Biological interpretation is an important step of any metabolomics study, targeted or untargeted. Once putative metabolites are listed and their identification confirmed, corresponding metabolic pathways are next searched. Several databases are available for this purpose: KEGG [67], MetaCyc [77], SMPDB [78], MetaboLights [79], and Reactome [80], among others. For details on the information compiled in databases, the review of Karp and Caspi can be consulted [81]. When altered metabolites are associated to respective metabolic pathways, a rationale can be elaborated in attempt to answering the original biological question that guided the metabolomics study. In Chapter 8, more details about metabolite identification and pathways analysis can be found.

Biological validation.

Although biological validation is not commonly pursued after a metabolomics study is completed, many authors consider that the results will only make a broader sense if proven by validation. Usually an external validation is recommended [63, 82], in which an entire new set of samples are collected and processed, as the work of Barbas et al. [83] exemplifies. Alternatively, the discriminant metabolites found preliminarily in the untargeted metabolomics study can be quantitatively analyzed in the same sample set (internal validation). Biological validation can also be reached by independent specific studies conducted with the discriminant metabolites found in the original metabolomics study. Ganti et al. [84] performed an untargeted metabolomics study using urine samples of kidney cancer patients and control subjects that revealed high levels of acylcarnitines associated with cancer status and kidney cancer grade. The study was then validated by in vitro experiments establishing that acylcarnitines affect cell survival and are indicative of inflammation. Biological validation serves therefore to corroborate the results obtained preliminarily in the original metabolomics study and to consolidate the biological interpretation of results.

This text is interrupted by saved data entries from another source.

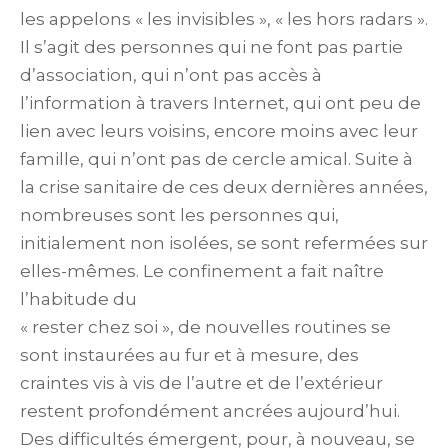
les appelons « les invisibles », « les hors radars ».
Il s’agit des personnes qui ne font pas partie
d’association, qui n’ont pas accès à
l’information à travers Internet, qui ont peu de
lien avec leurs voisins, encore moins avec leur
famille, qui n’ont pas de cercle amical. Suite à
la crise sanitaire de ces deux dernières années,
nombreuses sont les personnes qui,
initialement non isolées, se sont refermées sur
elles-mêmes. Le confinement a fait naître
l’habitude du
« rester chez soi », de nouvelles routines se
sont instaurées au fur et à mesure, des
craintes vis à vis de l’autre et de l’extérieur
restent profondément ancrées aujourd’hui.
Des difficultés émergent, pour, à nouveau, se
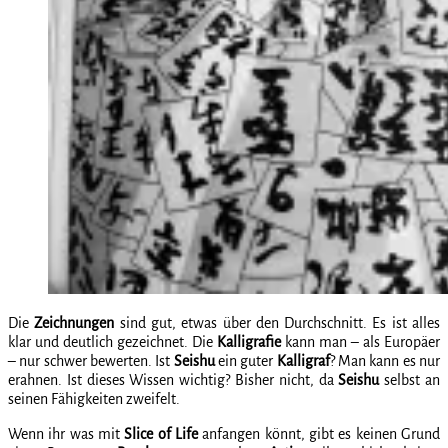
Die
Zeichnungen
sind gut, etwas über den Durchschnitt. Es ist alles
klar und deutlich gezeichnet. Die
Kalligrafie
kann man – als Europäer
– nur schwer bewerten. Ist
Seishu
ein guter
Kalligraf
? Man kann es nur
erahnen. Ist dieses Wissen wichtig? Bisher nicht, da
Seishu
selbst an
seinen Fähigkeiten zweifelt.
Wenn ihr was mit
Slice of Life
anfangen könnt, gibt es keinen Grund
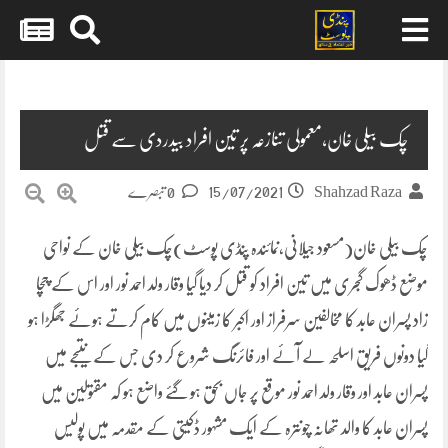
Skip
to
content
چک بیلی خان،معمولی تنازعہ پر تین افراد بیدردی سے قتل
15/07/2021
Shahzad Raza
0 تبصرے
چک بیلی خان(مسعود جیلانی،نمائندہ پنڈی پوسٹ)چک بیلی خان کے نواحی
موضع ڈھوک گجری میں تین افراد کو قتل کر دیا گیا وقار ولد احمد نور اور اس کے چچا
زاد پسران عابد کا مخالفین سرفراز اور اکبر کا زمینوں میں کام کرتے ہوئے جھگڑا ہو
گیا دونوں فریق اسلحہ لے آئے اور فائرنگ شروع کر دی جس کے نتیجے میں
پسران عابد اور وقار ولد احمد نور موقع پر جاں بحق ہو گئے واضع ہو کہ مقتولین میں
پسران عابد کا والد تھانہ چونترہ کے ایک مشہور ڈکیتی کے مقدمہ میں پولیس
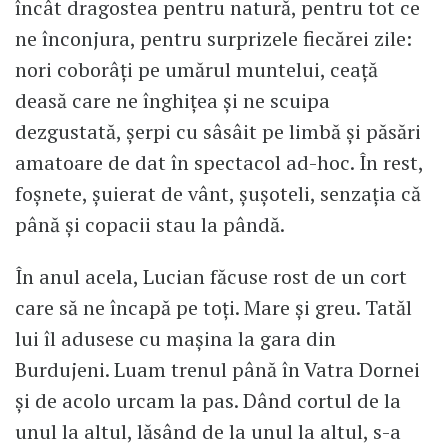
încât dragostea pentru natură, pentru tot ce
ne înconjura, pentru surprizele fiecărei zile:
nori coborâți pe umărul muntelui, ceață
deasă care ne înghițea și ne scuipa
dezgustată, șerpi cu sâsâit pe limbă și păsări
amatoare de dat în spectacol ad-hoc. În rest,
foșnete, șuierat de vânt, șușoteli, senzația că
până și copacii stau la pândă.
În anul acela, Lucian făcuse rost de un cort
care să ne încapă pe toți. Mare și greu. Tatăl
lui îl adusese cu mașina la gara din
Burdujeni. Luam trenul până în Vatra Dornei
și de acolo urcam la pas. Dând cortul de la
unul la altul, lăsând de la unul la altul, s-a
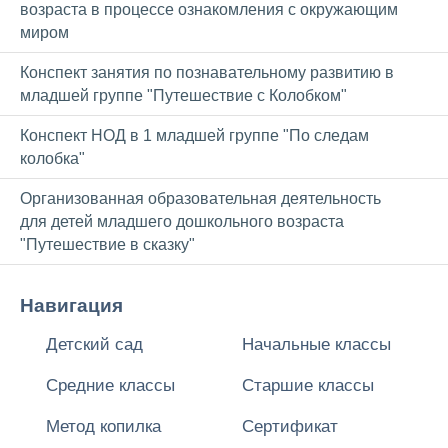
возраста в процессе ознакомления с окружающим
миром
Конспект занятия по познавательному развитию в
младшей группе "Путешествие с Колобком"
Конспект НОД в 1 младшей группе "По следам
колобка"
Организованная образовательная деятельность
для детей младшего дошкольного возраста
"Путешествие в сказку"
Навигация
Детский сад
Начальные классы
Средние классы
Старшие классы
Метод копилка
Сертификат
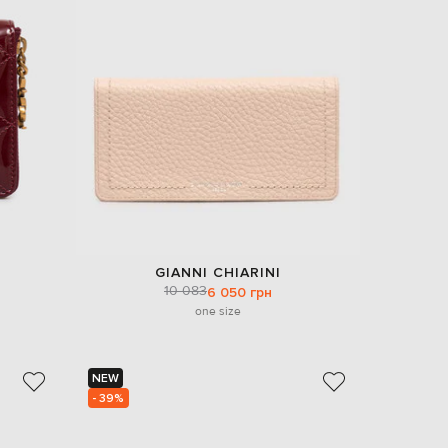
Italy
€
EUR
Latvia
€
EUR
Lithuania
€
EUR
Luxembourg
€
EUR
Netherlands
€
GIANNI CHIARINI
10 083
PLN
6 050 грн
Poland
one size
zł
EUR
Portugal
€
NEW
- 39%
EUR
Romania
€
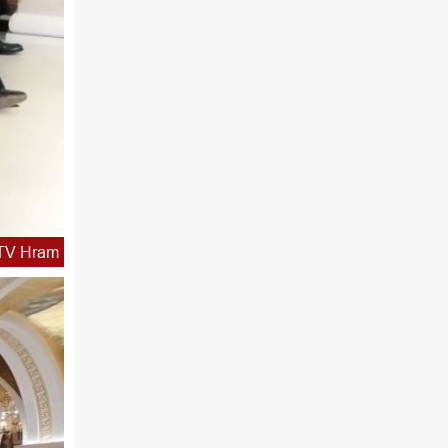
22.03 Живе речи - подкаст
00.03 Црквена предавања и трибине
01.03 Хроника Архиепископије
01.30 Храм културе
02.03 Млади у Цркви
02.30 Бит – емисија Ненада Гугла
03.03 Фолклор магазин
TV Hram
04.00 Врлинослов
05.00 Питања и одговори
06.00 Црквена предавања и трибине
*најважније вести емитујемо на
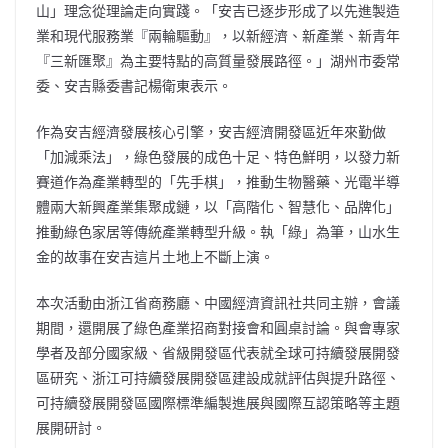
山」理念從理論走向實踐。「安吉已逐步形成了以先進製造
業和現代服務業『兩輪驅動』，以新經濟、新產業、新青年
『三新匯聚』為主要特點的高質量發展路徑。」湖州市委常
委、安吉縣委書記楊衛東表示。
作為安吉經濟發展核心引擎，安吉經濟開發區近年來勤做
「加減乘法」，綠色發展的成色十足、特色鮮明，以發力新
賽道作為產業轉型的「先手棋」，推動生物醫藥、光電半導
體兩大新興產業集聚成鏈，以「高階化、智慧化、品牌化」
推動綠色家居等傳統產業轉型升級。執「綠」為筆，山水生
金的故事在安吉這片土地上不斷上演。
本次活動由浙江省商務廳、中國經濟資訊社共同主辦，會議
期間，還開展了綠色產業招商對接會和圓桌討論。與會專家
學者及部分國家級、省級開發區代表就全球可持續發展開發
區研究、浙江可持續發展開發區建設成就評估與提升路徑、
可持續發展開發區國際標準編製進展與國際互認策略等主題
展開研討。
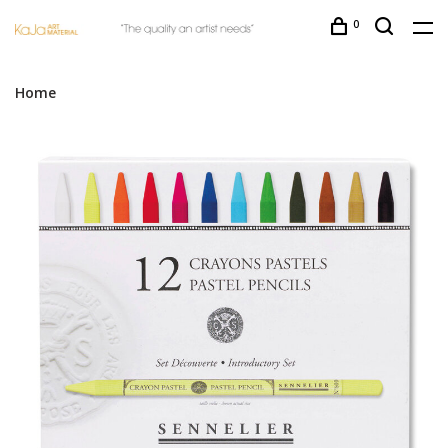
0
Home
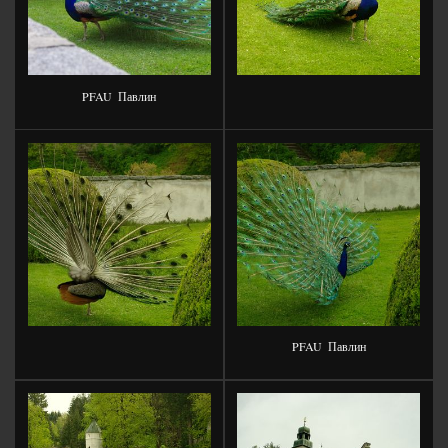
PFAU
Павлин
PFAU
Павлин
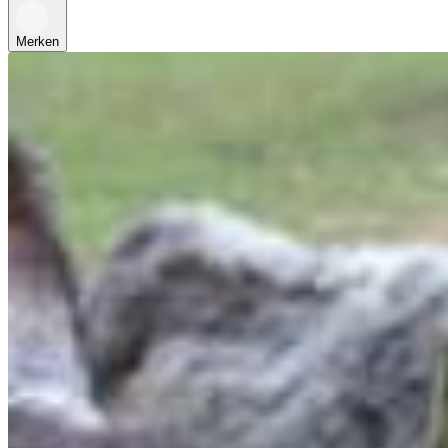
Merken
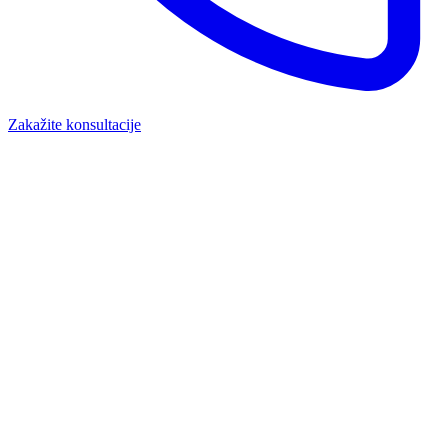
Zakažite konsultacije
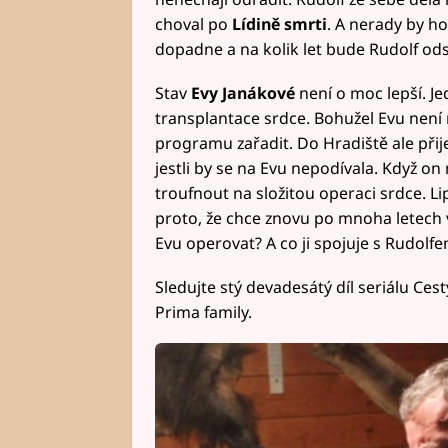
choval po
Lídině smrti
. A nerady by h
dopadne a na kolik let bude Rudolf od
Stav
Evy Janákové
není o moc lepší. Jed
transplantace srdce. Bohužel Evu není
programu zařadit. Do Hradiště ale při
jestli by se na Evu nepodívala. Když on
troufnout na složitou operaci srdce. Li
proto, že chce znovu po mnoha letech 
Evu operovat? A co ji spojuje s Rudolf
Sledujte stý devadesátý díl seriálu Ces
Prima family.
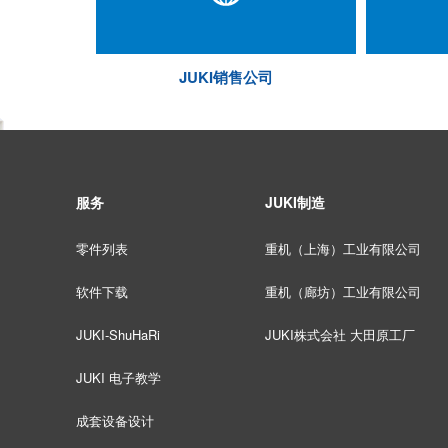
JUKI销售公司
服务
JUKI制造
零件列表
重机（上海）工业有限公司
软件下载
重机（廊坊）工业有限公司
JUKI-ShuHaRi
JUKI株式会社 大田原工厂
JUKI 电子教学
成套设备设计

3 The Importance of Metabolomics in Clinical Studies

From the beginnings of metabolomics until nowadays, most of the applications are focused on plant metabolomics. Nevertheless, with the recent advent of precision medicine, clinical metabolomics is on the spotlight for being able to provide molecular phenotyping of biofluids, cells, or tissues. In this context, clinical metabolomics is increasingly being applied to diagnose diseases, understand disease mechanisms, identify novel drug targets, customize drug treatments, and monitor therapeutic outcomes [85, 86].

As metabolites indicate end points of the gene expression and cell activity, metabolomics can provide a holistic approach for understanding the phenotype of an organism, playing a fundamental role in systems biology [27]. The characterization of metabolic phenotypes supports precision medicine by pointing out the metabolic imbalances that underlie diseases, discovering new therapeutic targets, and indicating potential biomarkers that may be used to either diagnose disease or monitor action of therapeutics [87].

Clinical metabolomics is thus an area of intense investigation and has been revised periodically for different conditions and diseases [63, 8897]. Chapters 9, 10, 11, 12, and 13 organized in this book compile many applications of clinical importance following the metabolomics framework.